An Exclusive Look at the Salt Lake Comic Con Cosplay Contest

By Rae Gun Ramblings

There’s so much to see and do at Salt Lake Comic Con: the panels, the awesome vendors, the celebrity guests, the people watching. But one of the biggest events of the entire convention is the Cosplay Contest! I had a chance to do an interview with Jen McGrew, who organized and oversaw the Salt Lake Comic Con 2014 Cosplay Contest, before the convention in September. While this fall’s event has already passed, Jen’s tips are very insightful and helpful for cosplayers who may be interested in participating in the next event.

Q. Can you give a basic rundown on how the costume contest works?
Jen: Contestants pre-register online, then on adjudication day they get to meet our five technical judges in person to describe how they made their costume, discuss their construction techniques and materials. The judges give contestants personal feedback and scores are tallied. In the evening, the second portion of the adjudication process includes the stage presentation, during which each contestant walks, poses or performs to his/her own music again in front of our judges, plus more than 3,500 audience members in the main ballroom! The scores are tallied again and winners are announced at the end of our three-hour program.

Q. What’s your biggest tip when it comes to entering a cosplay contest?
Enter at a level you think describes your skill-set (beginning, intermediate or masters), but be aware that the judges can decide to bump you up a category, at their discretion. In many cosplay competitions, there are more contestants who self-declare and compete in the “intermediate” group than in the beginners or masters group, so you might be competing against fewer contestants if you’re in one of those other categories. Also, don’t forget to breathe and don’t forget to keep things in perspective. Your adrenaline will most likely be pumping, and some contestants can get emotionally overwhelmed. But remember that this is a big stage show with many bodies (not just yours) with a part to play, plus there are songs and entertainment and logistical factors that have to be managed, so your best strategy is to stay chill, stay flexible, keep a great attitude and have a great time.

Q. What are some of your all-time favorite costumes that you’ve ever seen?
At the convention last September, a woman in the vendor hall wore a costume that must have been built on a Segue or some other motorized device. It was marvelous. Such amazing engineering. She was a reptile-y woman with a big, scaled, articulated dragon tail, about ten feet long. She ‘glided’ everywhere she went and the crowds had to part for her. Another personal favorite was a guy who strolled by our exhibit last September. He wore a terry bathrobe, messy hair, slippers and had a towel slung over his shoulder. At the moment, I sort of scratched my head, but then in the middle of the night I woke up, sat straight up in bed and realized he’d been cosplaying Arthur Dent from Hitchhiker’s Guide to the Galaxy. So fun. I’m also a huge fan of Gabriella Pescucci’s costumes in films including The Brothers Grimm and The Adventures of Baron Munchausen. Amazing storytelling through costuming.

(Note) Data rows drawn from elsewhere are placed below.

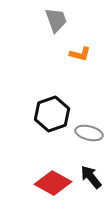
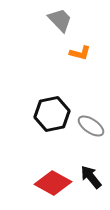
gray trapezoid: moved 4 px right; rotated 24 degrees counterclockwise
orange L-shape: moved 1 px up
black hexagon: rotated 8 degrees clockwise
gray ellipse: moved 2 px right, 7 px up; rotated 20 degrees clockwise
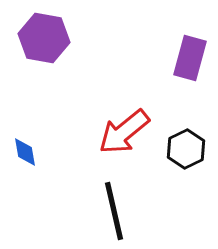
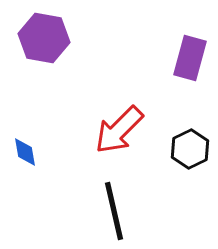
red arrow: moved 5 px left, 2 px up; rotated 6 degrees counterclockwise
black hexagon: moved 4 px right
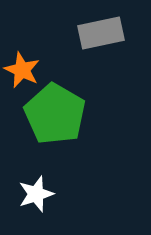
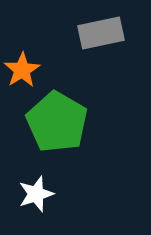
orange star: rotated 15 degrees clockwise
green pentagon: moved 2 px right, 8 px down
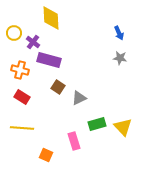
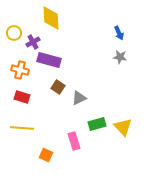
purple cross: rotated 24 degrees clockwise
gray star: moved 1 px up
red rectangle: rotated 14 degrees counterclockwise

Q. Are there any No-Nos that you want to make sure contestants are aware of?
The official cosplay competition rules fall within and under the convention’s general cosplay rules, and these are all online so everyone can read these policies about allowed types of weapons and body parts that require coverage. Anyone entering the cosplay competition should read the rules carefully before uploading their application materials. [They should also] understand that this is a day requiring everyone’s commitment and patience on Saturday, September 6. We have space in our program for 50 total entrants and the judges have to meet with every single contender individually during that day, plus see each one in the stage performance portion of the contest. As a contestant, you must participate in both portions of the judging, or you forfeit. Patience and noise-tolerance are virtues on days like these. It’s busy and hectic when you’re rushing to get there, boring when you’re waiting for your turn and emotionally charged for so many people.

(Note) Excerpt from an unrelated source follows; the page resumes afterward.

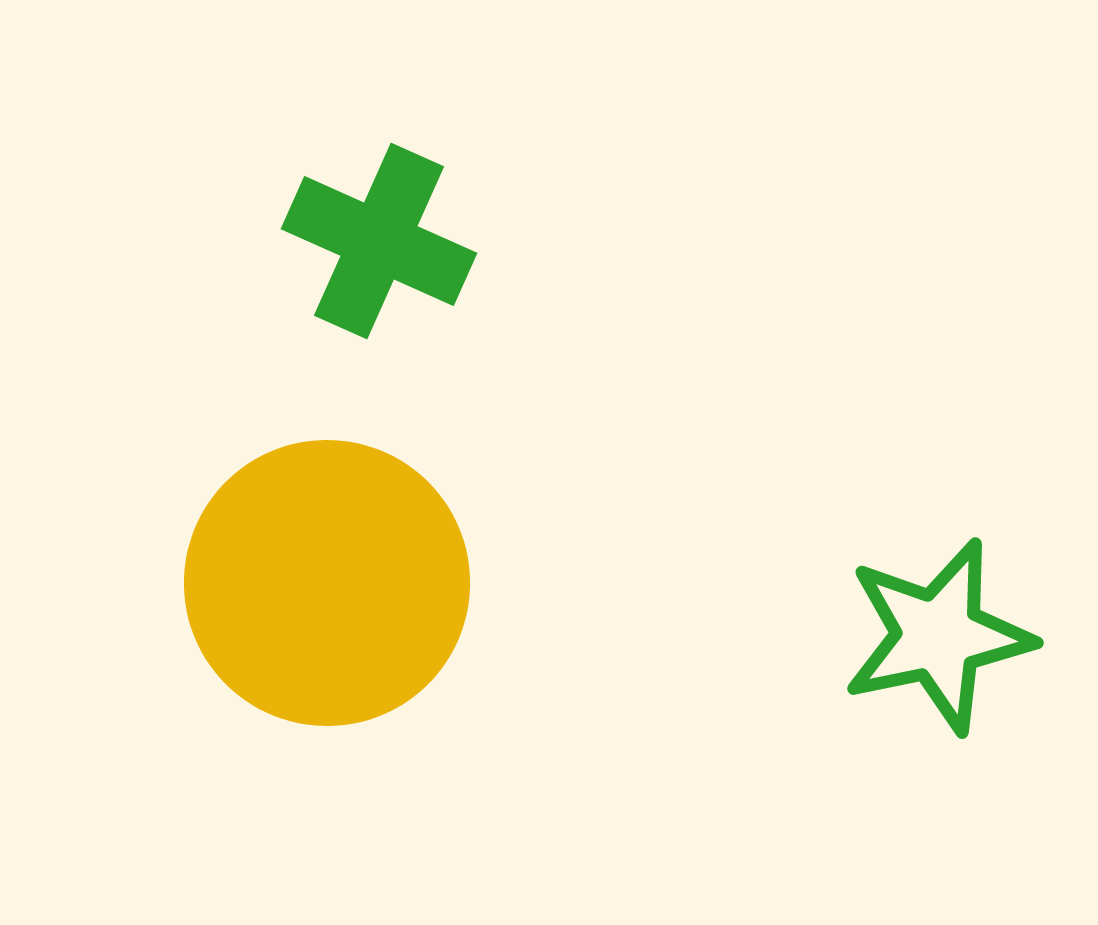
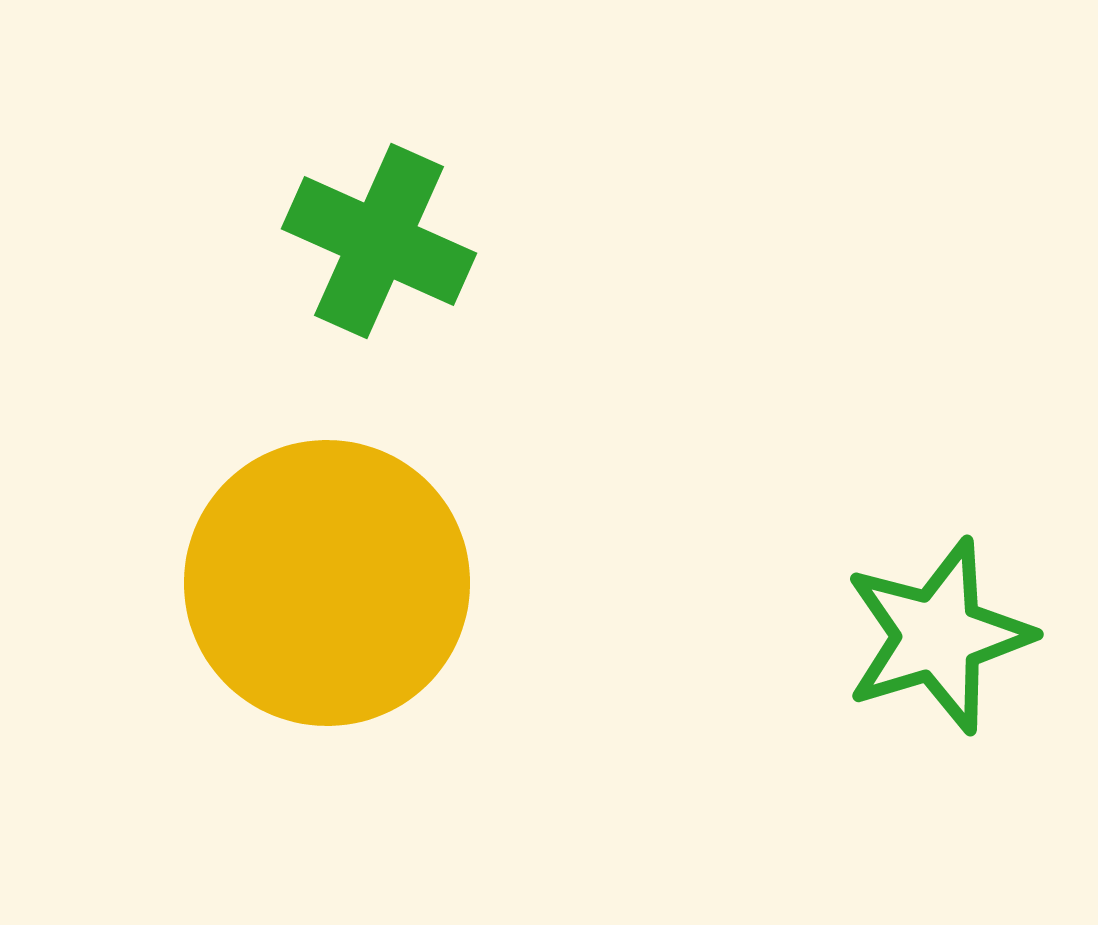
green star: rotated 5 degrees counterclockwise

Q. What is your history with cosplay?
I didn’t realize it as an eight-year-old, but my first cosplay was Disney’s Robin Hood. It was 1973 and my dad bought me an archery kit, and I ran around in this costume I’d made based on my love of that animated feature, identifying soooo strongly with his character and threatening to shoot the neighborhood bullies. Life led to an MA in Performance Studies and an MFA in costume design, plus teaching education, writing, design and performing arts as a college professor. I’m definitely fascinated and passionate about all manner of human presentations and events. Now as an adult, a producer and costume designer, I usually get to engineer costumes and facilitate events for other people and dress them up. That’s way better than putting myself on display.

Q. Do you have any tips for putting your best foot forward for the cosplay
Stay positive. Stay cheerful. It’s your best asset. Whatever your costume is or how well you or anyone else thinks you’ve built it, be kind to yourself and others. Being polite to your fellow contestants, the production staff, volunteers and judges is a great social lubricant and it will make you popular and well-liked. Keep your spirits up, always, and see your glass as half-full. You’ll set the mood on a personal level that will spread to those around you.

Thanks so much to Jen for taking time to give us a behind-the-scenes look at the Cosplay Contest!


Rae Gun Ramblings is an Official Salt Lake Comic Con Blogger.